Woods, in the health department statement, said it could take up to two years to collect data and public comment about the Nevada proposals, and she called it too early to know the outcome of the process.
But for conference attendees enjoying a city synonymous with sin — and a state home to the only legalized prostitution in the nation — the idea of putting condoms on actors and categorizing adult entertainment production with brothels drew criticism.
Porn actors aren't prostitutes, said Diane Duke, chief executive of the Free Speech Coalition, an industry trade group that administers strict HIV testing and a database showing pass-fail results. Duke said the database lists 6,000 porn performers since 2011.
"In a brothel, you're talking about people coming in from outside," she said. "We have performers on a closed set who go through a testing protocol."
Duke said that since 2004, there have been no documented cases of HIV transmission during scenes between professional actors in the FSC database.
The two men involved in last year's case weren't in the FSC database, Duke said. Authorities have said it appeared likely one infected the other during an unprotected gay sex scene. Details haven't been made public.
Actress Ariana Marie, 21, said she trusts the results.
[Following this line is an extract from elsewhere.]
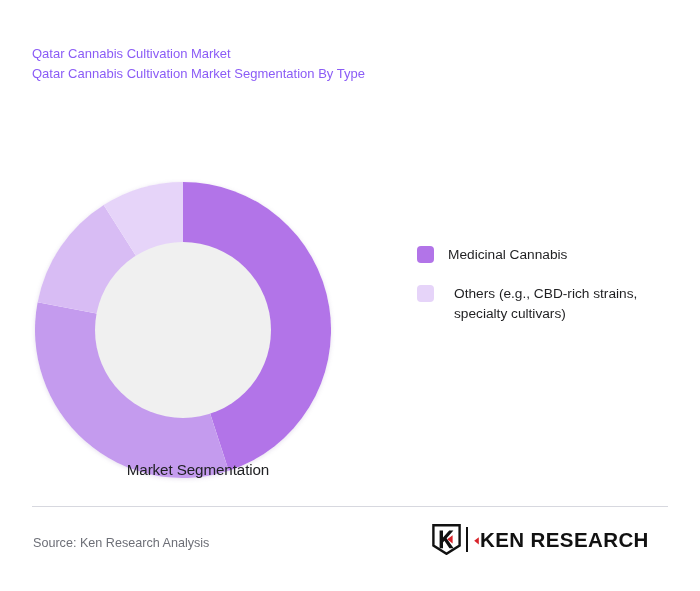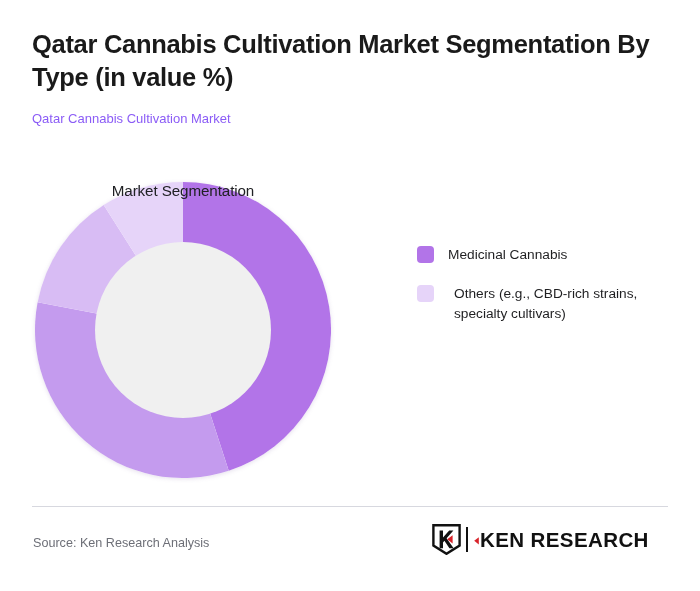"Qatar Cannabis Cultivation Market Segmentation" h1 { html: <h1>Qatar Cannabis Cultivation Market Segmentation By Type (in value %)</h1> -> none }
She said she's been in scenes with and without condoms, and called it distracting to have her partner stop to take one off at the end.
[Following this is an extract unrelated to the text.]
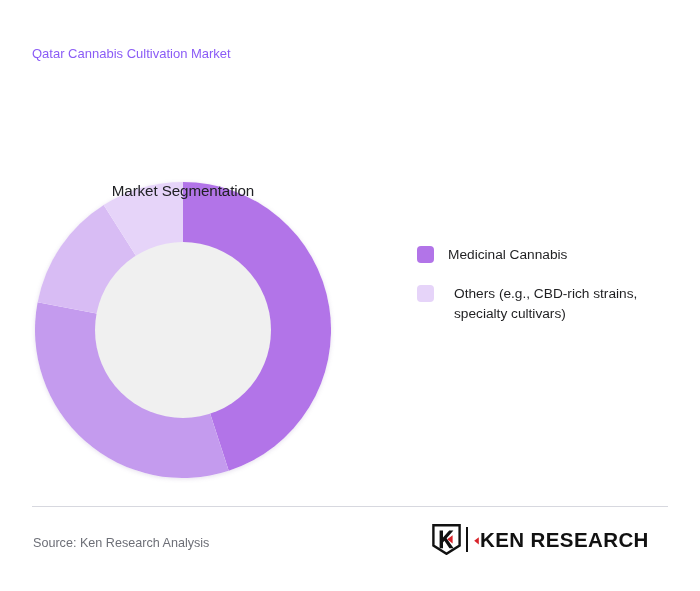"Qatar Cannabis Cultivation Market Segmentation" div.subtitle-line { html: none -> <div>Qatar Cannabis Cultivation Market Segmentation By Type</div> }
"We get tested every 14 days," Marie said. "I trust my performer."
Prostitution is legal in rural Nevada counties but not in Las Vegas and Reno. Nevada health officials say a strict testing regimen prevents transmission of sexually transmitted diseases and has never resulted in a documented case of HIV transmission in a brothel.
If porn production is regulated under the same rules, condom use would be required for all sex acts, including oral sex. Adult film performers, like Nevada's licensed prostitutes, would be required to undergo weekly testing for the sexually transmitted diseases chlamydia and gonorrhea, and monthly testing for HIV and syphilis.
Nevada currently has no rules specifically covering pornography production. And no permit is needed to film on private property, a home or in a hotel room, according to the state film office.
That made Nevada attractive to West Coast adult film producers worried about losing fans like Tatka following the adoption in Los Angeles of strict rules requiring condom use in adult film sex scenes filmed there.
After voters in Los Angeles County approved the condom requirement in 2012, the number of permits for adult films in Los Angeles dropped dramatically, from 485 in 2012 to 40 in 2013.
Meanwhile, the number of general permits for all film productions in Clark County, including Las Vegas, jumped more than 50 per cent, from 226 in 2012 to 343 in 2013.
Nevada Film Office analyst Kim Spurgeon in Las Vegas said officials don't tally the number of adult film productions by category. There were 400 film production permits issued in Clark County in 2014, she said.
Problems were inevitable, said Michael Weinstein, president of the AIDS Healthcare Foundation, a Los Angeles-based non-profit that serves California and Nevada.
Although the foundation was a catalyst for passage of the Los Angeles law, Weinstein professed no desire to kill the adult film industry.
"We're not against porn," Weinstein said in a telephone interview. "We want it to be safer. We think porn sends the wrong message to young people that the only kind of sex that's hot is unsafe sex."